§ **Study text**
##############################

The decline of philosophical thinking makes possible the emergence of totalitarian systems. Even in cases where philosophy survives, it was solely tied to propelling the myth of the totalitarian regime. It was supplementary. Society becomes incapable of an intellectual means of resistance against an ever-growing dogma of Scientism.


The Age of Nihilism

nihilist merwart
La Nihiliste by Paul Merwart, 1882, via Wikimedia Commons


With no philosophical backbone to understand their own development, societies grow nihilistic and stand ethically directionless. Everything outside of the subject is seen as a means to achieve something, as a tool to be used, and repurposed.


Nature goes through this process as well. Its fundamental connection with us is reified. It is now only seen as a collection of stuff, wood to be chopped off, animals to be hunted, water to produce electricity, and coal to be dragged out from the depth of the earth. The subject then finally starts treating himself as an object; it stands at a distance from his/her own self.

##############################

§ **The data**
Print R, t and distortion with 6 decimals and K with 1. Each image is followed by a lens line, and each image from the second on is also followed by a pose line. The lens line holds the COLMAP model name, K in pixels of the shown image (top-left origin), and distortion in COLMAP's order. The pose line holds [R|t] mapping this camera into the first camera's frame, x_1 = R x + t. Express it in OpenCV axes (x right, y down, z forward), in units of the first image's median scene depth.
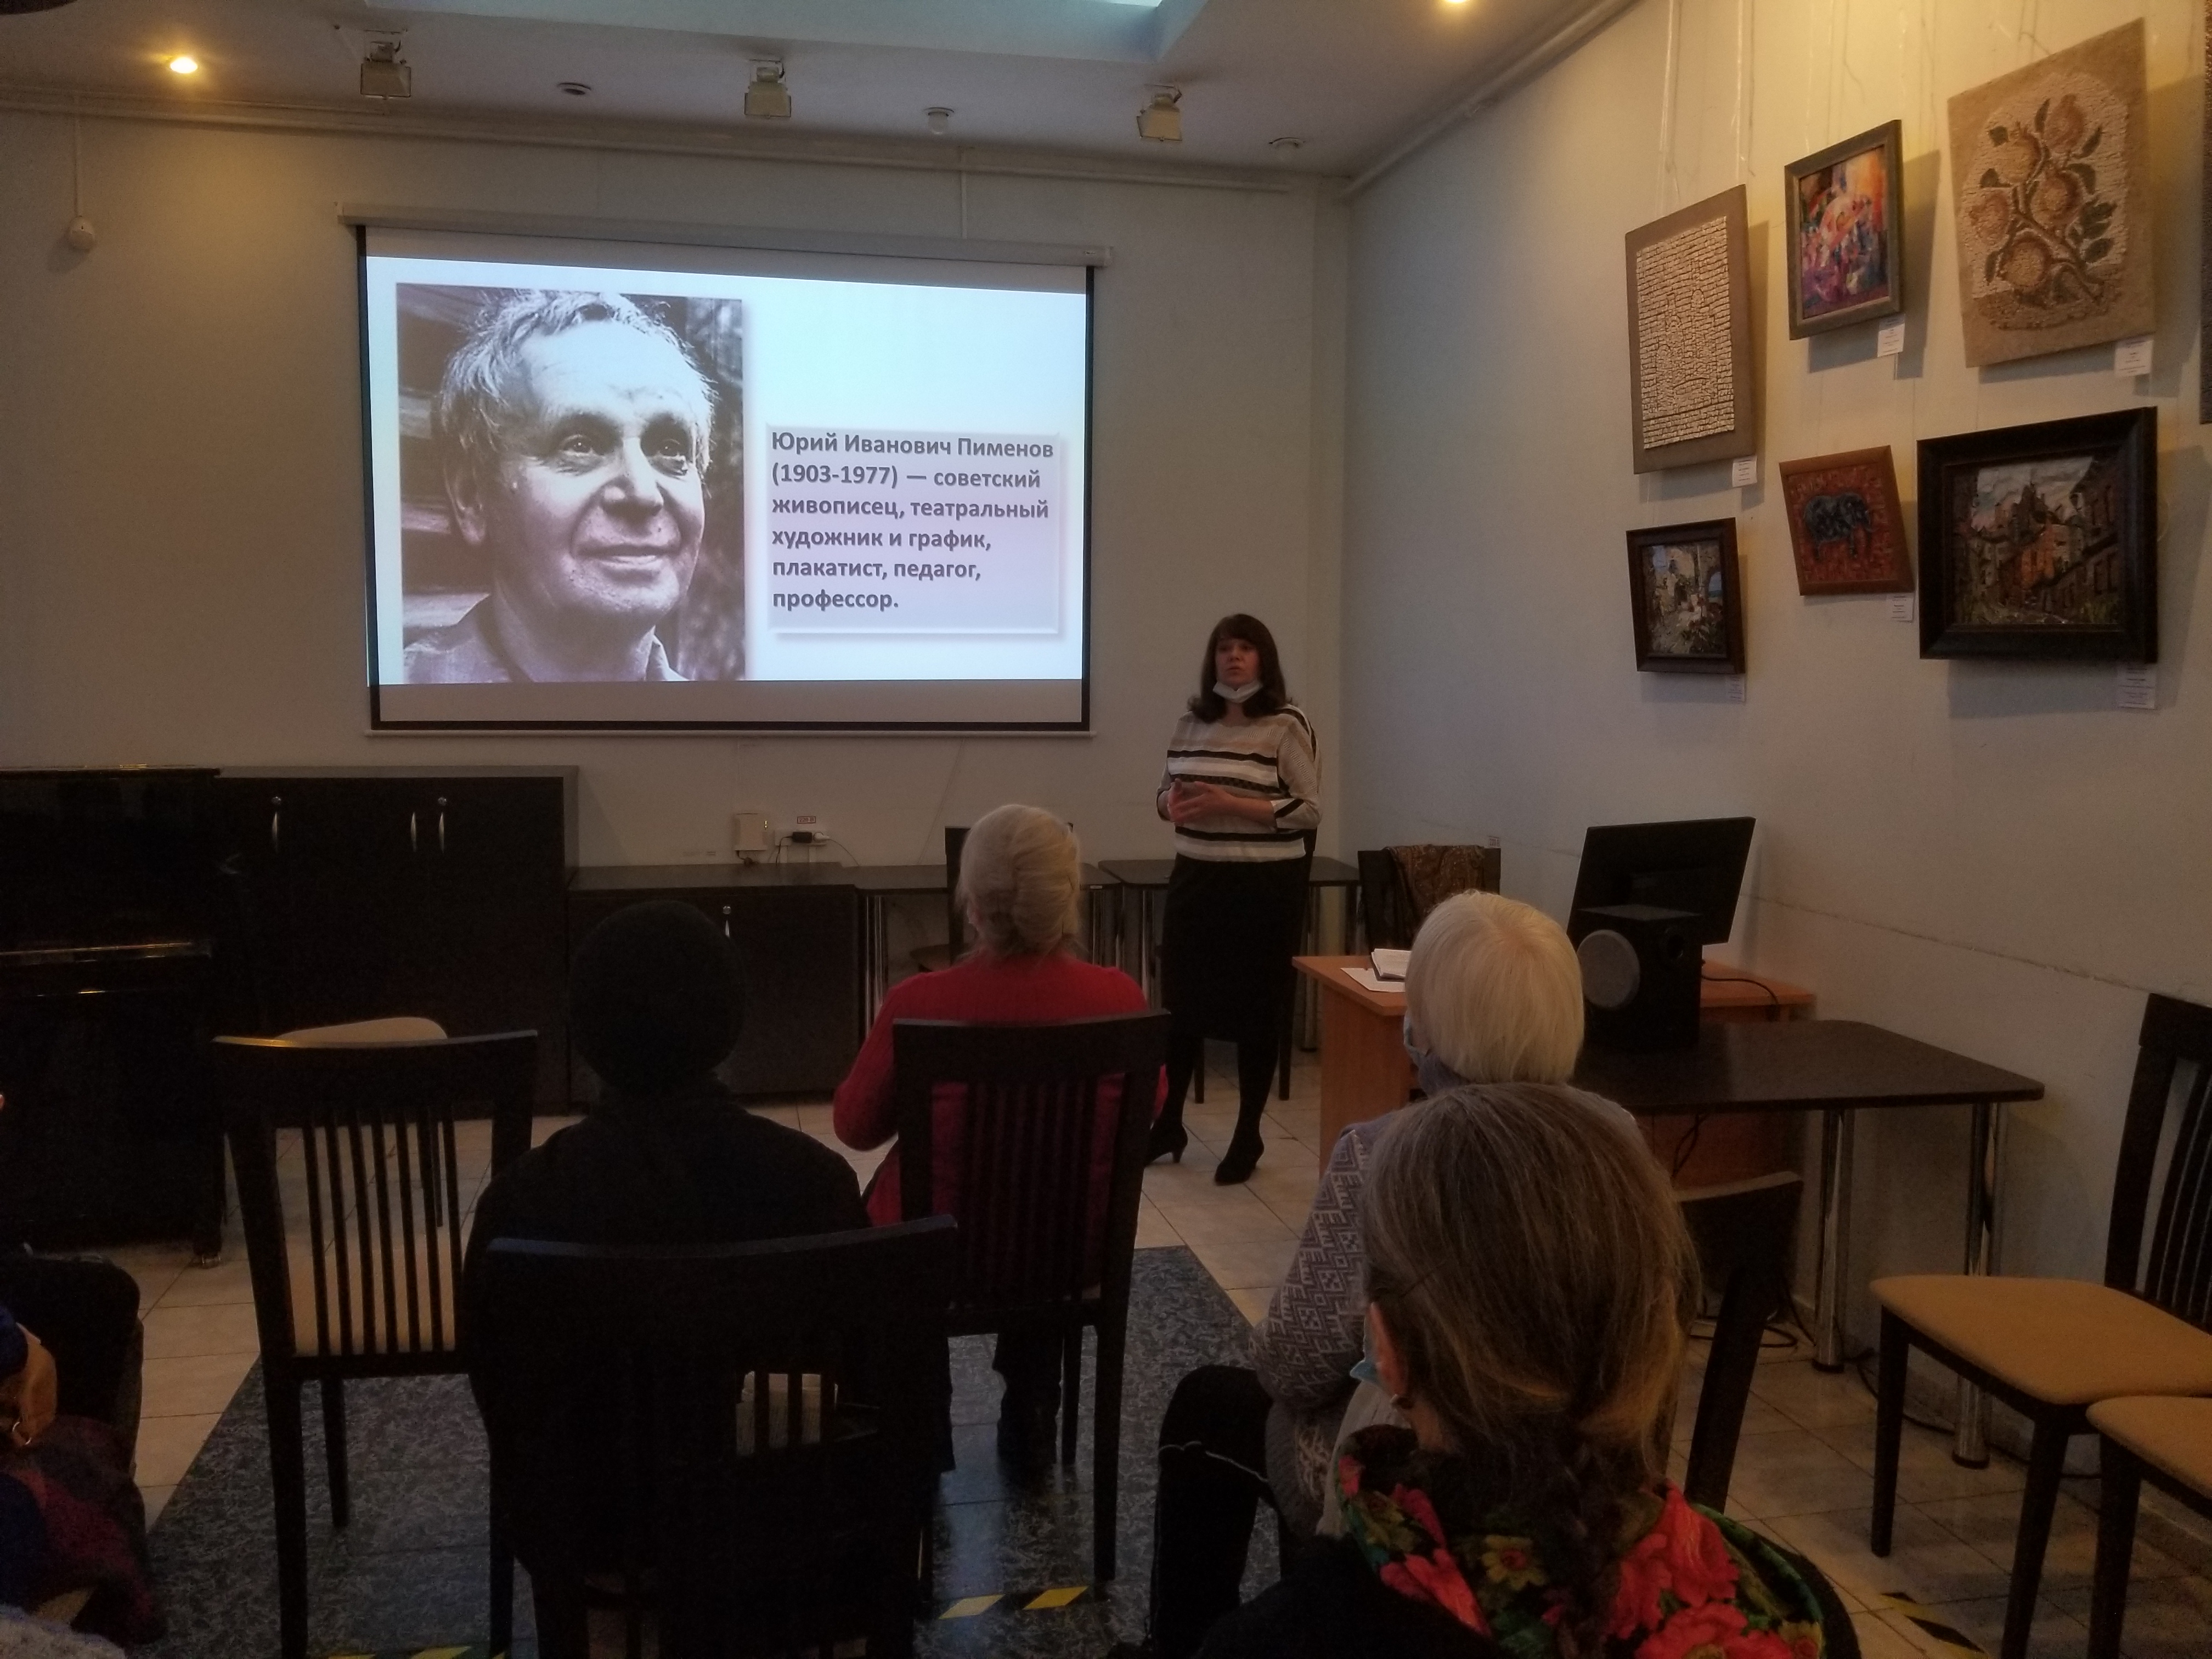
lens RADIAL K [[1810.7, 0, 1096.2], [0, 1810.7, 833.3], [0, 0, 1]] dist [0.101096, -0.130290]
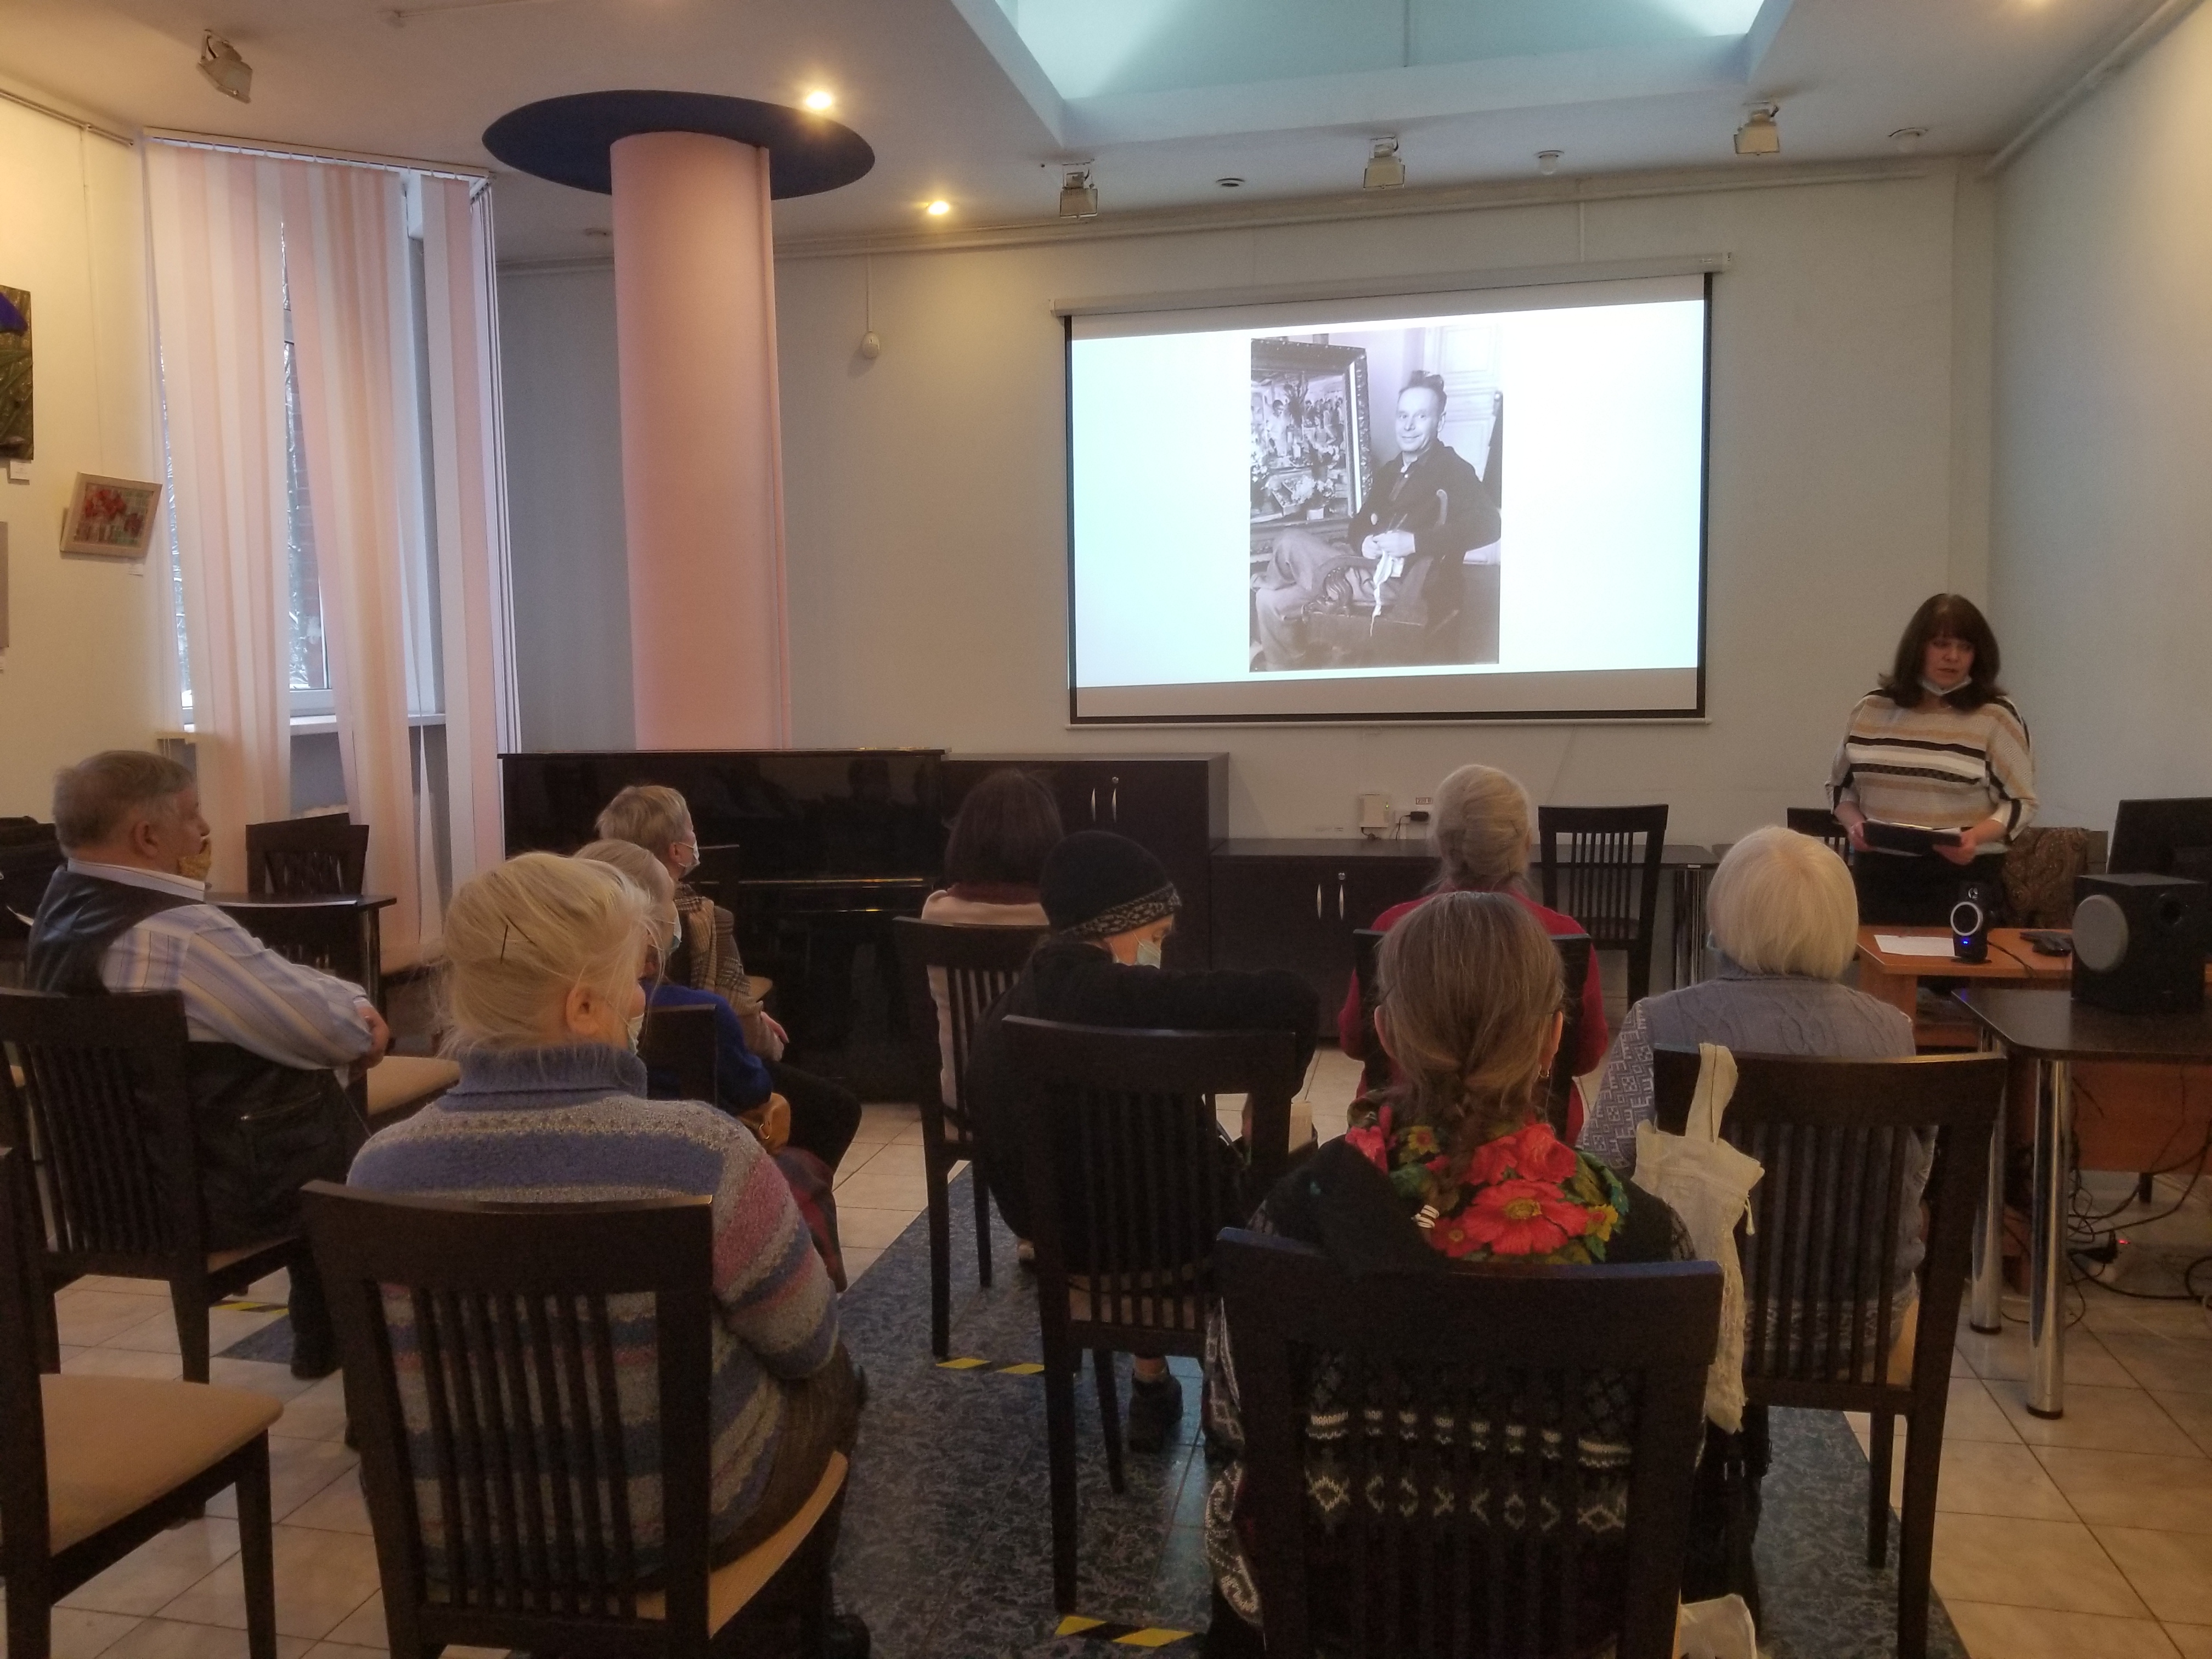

##############################

§ **Check your understanding**
1 > From the passage on nihilism, list the things that nature is reduced to being seen as.
2 > In the passage on nihilism, what makes the emergence of totalitarian systems possible?
3 > Check each statement against the passage on nihilism. Answer yes or no and quote the words of the passage that decide it.
(a) Where philosophy survives, it is called supplementary.
(b) Societies without a philosophical backbone are described as ethically directionless.
(c) Nature keeps its fundamental connection with us.

§ **Task responses**
1 > wood to be chopped off; animals to be hunted; water to produce electricity; coal to be dragged out from the depth of the earth

2 > The decline of philosophical thinking.

3 >
(a) Yes: "It was supplementary."
(b) Yes: "societies grow nihilistic and stand ethically directionless"
(c) No: "Its fundamental connection with us is reified."